Re: [PATCH v3 04/10] KVM: arm/arm64: use vcpu request in kvm_arm_halt_vcpu

Andrew Jones <drjones@xxxxxxxxxx> · Tue, 16 May 2017 04:17:33 +0200

On Mon, May 15, 2017 at 01:14:42PM +0200, Christoffer Dall wrote:
> On Tue, May 09, 2017 at 07:02:51PM +0200, Andrew Jones wrote:
> > On Sat, May 06, 2017 at 08:08:09PM +0200, Christoffer Dall wrote:
> > > On Wed, May 03, 2017 at 06:06:29PM +0200, Andrew Jones wrote:
> > > > VCPU halting/resuming is partially implemented with VCPU requests.
> > > > When kvm_arm_halt_guest() is called all VCPUs get the EXIT request,
> > > > telling them to exit guest mode and look at the state of 'pause',
> > > > which will be true, telling them to sleep.  As ARM's VCPU RUN
> > > > implements the memory barrier pattern described in "Ensuring Requests
> > > > Are Seen" of Documentation/virtual/kvm/vcpu-requests.rst, there's
> > > > no way for a VCPU halted by kvm_arm_halt_guest() to miss the pause
> > > > state change.  However, before this patch, a single VCPU halted with
> > > > kvm_arm_halt_vcpu() did not get a request, opening a tiny race window.

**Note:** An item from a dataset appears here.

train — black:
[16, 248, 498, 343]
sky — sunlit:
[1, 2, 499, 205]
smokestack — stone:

> > > > This patch adds the request, closing the race window and also allowing
> > > > us to remove the final check of pause in VCPU RUN, as the final check
> > > > for requests is sufficient.
> > > > 
> > > > Signed-off-by: Andrew Jones <drjones@xxxxxxxxxx>
> > > > 
> > > > ---
> > > > 
> > > > I have two questions about the halting/resuming.
> > > > 
> > > > Question 1:
> > > > 
> > > > Do we even need kvm_arm_halt_vcpu()/kvm_arm_resume_vcpu()? It should
> > > > only be necessary if one VCPU can activate or inactivate the private
> > > > IRQs of another VCPU, right?  That doesn't seem like something that
> > > > should be possible, but I'm GIC-illiterate...
> > > 
> > > True, it shouldn't be possible.  I wonder if we were thinking of
> > > userspace access to the CPU-specific data, but we already ensure that no
> > > VCPUs are running at that time, so I don't think it should be necessary.
> > > 
> > > > 
> > > > Question 2:
> > > > 
> > > > It's not clear to me if we have another problem with halting/resuming
> > > > or not.  If it's possible for VCPU1 and VCPU2 to race in
> > > > vgic_mmio_write_s/cactive(), then the following scenario could occur,
> > > > leading to VCPU3 being in guest mode when it should not be.  Does the
> > > > hardware prohibit more than one VCPU entering trap handlers that lead
> > > > to these functions at the same time?  If not, then I guess pause needs
> > > > to be a counter instead of a boolean.
> > > > 
> > > >  VCPU1                 VCPU2                  VCPU3
> > > >  -----                 -----                  -----
> > > >                        VCPU3->pause = true;
> > > >                        halt(VCPU3);
> > > >                                               if (pause)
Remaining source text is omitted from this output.